* **EXTRACT PROVIDED**
>>>>>

Dundalk Greyhound Stadium
- Interactive map of Dundalk Greyhound Stadium
- Location: Townparks, Dundalk, County Louth, Ireland
- Coordinates: 54°0′8.34″N 6°23′47.99″W﻿ / ﻿54.0023167°N 6.3966639°W
- Opened: 1930
- Closed: 2000

= Dundalk Ramparts Greyhound Stadium =

Former greyhound racing stadium in County Louth, Ireland

Dundalk Greyhound Stadium also known as the Ramparts was a greyhound racing stadium off Rampart Lane on Townparks, Dundalk, County Louth, Ireland.

== Origins and opening ==
On 18 September 1930, a licence was granted by the Irish Greyhound Racing Association to the Dundealgan Greyhound Racing Company in order to race behind a mechanical lure at the Dundalk Athletic Grounds. A trackless hare was installed and the first race meeting in aid of the County Louth Infirmary took place during October 1930. The venue became known as the Ramparts and was found east of central Dundalk, south of Rampart Lane. Paddy Martin was the founding director and also acted as Racing Manager at the track. Michael Kerley was the first chairman.

In March 1932, Denis McArdle was appointed Racing Manager and the Dundealgan Greyhound Racing Company announced plans to open a new track adjacent to the athletic grounds.

== History ==
Paddy Martin's brother Jimmy took over the reins as Racing Manager in 1957 and in 1965 the company built a new cafe and bar on site and then one year later installed a new lighting system costing £5,000. Also in 1966, the company applied for planning permission for a new stand to be erected. The stand was built at the cost of £35,000 with an 80% grant from the Bord na gCon.

<<<<<

* **EXERCISE DATA**
>>>>>

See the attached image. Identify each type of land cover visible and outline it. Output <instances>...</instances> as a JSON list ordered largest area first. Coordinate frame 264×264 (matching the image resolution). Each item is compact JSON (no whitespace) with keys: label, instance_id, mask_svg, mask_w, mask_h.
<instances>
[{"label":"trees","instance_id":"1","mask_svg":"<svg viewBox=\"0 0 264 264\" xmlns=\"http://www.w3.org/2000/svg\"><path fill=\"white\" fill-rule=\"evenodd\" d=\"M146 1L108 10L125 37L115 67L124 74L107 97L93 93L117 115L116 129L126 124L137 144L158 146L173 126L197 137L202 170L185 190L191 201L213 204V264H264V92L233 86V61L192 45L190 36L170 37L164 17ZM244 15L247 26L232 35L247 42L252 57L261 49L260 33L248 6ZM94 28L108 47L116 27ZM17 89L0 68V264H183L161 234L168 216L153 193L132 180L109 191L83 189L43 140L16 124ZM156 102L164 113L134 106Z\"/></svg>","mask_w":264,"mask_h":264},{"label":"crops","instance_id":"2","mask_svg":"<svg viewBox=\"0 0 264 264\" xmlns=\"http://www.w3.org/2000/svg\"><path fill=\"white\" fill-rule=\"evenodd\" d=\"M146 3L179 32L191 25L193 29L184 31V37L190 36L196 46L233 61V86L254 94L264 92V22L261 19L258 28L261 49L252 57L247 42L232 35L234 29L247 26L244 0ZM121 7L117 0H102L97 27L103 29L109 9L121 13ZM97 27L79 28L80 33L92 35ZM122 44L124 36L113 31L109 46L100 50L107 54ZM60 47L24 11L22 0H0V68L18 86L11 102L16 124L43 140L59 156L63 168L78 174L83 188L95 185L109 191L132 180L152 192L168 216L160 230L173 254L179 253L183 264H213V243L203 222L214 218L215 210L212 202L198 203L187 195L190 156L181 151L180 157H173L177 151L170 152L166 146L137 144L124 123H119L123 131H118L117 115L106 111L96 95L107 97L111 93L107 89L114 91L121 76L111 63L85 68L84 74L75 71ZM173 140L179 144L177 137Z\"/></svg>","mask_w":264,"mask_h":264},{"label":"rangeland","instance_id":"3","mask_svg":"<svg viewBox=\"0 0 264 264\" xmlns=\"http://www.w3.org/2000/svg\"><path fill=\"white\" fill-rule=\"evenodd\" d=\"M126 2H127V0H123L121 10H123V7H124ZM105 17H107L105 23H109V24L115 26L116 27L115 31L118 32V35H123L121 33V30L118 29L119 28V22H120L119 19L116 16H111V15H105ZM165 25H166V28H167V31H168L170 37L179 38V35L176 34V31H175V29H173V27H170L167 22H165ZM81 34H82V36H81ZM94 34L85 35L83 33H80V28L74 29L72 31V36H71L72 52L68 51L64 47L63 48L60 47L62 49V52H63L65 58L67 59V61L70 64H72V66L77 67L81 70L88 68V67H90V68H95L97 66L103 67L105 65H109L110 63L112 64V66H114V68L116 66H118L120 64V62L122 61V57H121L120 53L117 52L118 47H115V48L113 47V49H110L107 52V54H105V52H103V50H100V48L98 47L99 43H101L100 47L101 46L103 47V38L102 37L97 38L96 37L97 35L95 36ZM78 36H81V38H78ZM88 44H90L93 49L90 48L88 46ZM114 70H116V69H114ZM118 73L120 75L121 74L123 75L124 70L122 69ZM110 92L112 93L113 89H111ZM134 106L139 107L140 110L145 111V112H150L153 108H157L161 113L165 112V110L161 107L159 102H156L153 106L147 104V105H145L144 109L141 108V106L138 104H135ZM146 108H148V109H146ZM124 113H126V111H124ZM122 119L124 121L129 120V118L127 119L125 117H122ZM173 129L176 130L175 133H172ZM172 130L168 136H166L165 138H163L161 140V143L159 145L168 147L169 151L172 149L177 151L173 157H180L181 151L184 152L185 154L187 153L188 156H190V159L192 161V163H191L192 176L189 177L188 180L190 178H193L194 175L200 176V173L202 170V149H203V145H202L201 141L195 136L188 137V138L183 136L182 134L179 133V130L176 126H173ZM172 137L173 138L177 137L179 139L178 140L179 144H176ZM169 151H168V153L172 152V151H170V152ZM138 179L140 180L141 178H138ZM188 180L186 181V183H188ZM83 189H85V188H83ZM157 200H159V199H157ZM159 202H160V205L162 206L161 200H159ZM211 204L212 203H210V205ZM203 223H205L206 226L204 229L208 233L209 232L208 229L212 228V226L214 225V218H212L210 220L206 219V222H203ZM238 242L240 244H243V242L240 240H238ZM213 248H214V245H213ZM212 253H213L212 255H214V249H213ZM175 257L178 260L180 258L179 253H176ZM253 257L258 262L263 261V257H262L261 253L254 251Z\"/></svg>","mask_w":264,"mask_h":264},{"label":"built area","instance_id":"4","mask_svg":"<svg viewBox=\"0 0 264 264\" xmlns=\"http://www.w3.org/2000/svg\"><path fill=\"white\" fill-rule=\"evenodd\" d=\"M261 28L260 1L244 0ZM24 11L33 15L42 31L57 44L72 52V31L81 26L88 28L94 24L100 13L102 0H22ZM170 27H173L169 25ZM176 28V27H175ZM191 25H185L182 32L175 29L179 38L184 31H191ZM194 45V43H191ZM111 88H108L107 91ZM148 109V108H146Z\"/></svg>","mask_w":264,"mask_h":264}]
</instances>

<<<<<

* **ACTION ITEM**
According to the text on Dundalk Greyhound Stadium, who was the first chairman? The data have nothing to do with this.

* **ANSWER SECTION**
Michael Kerley was the first chairman.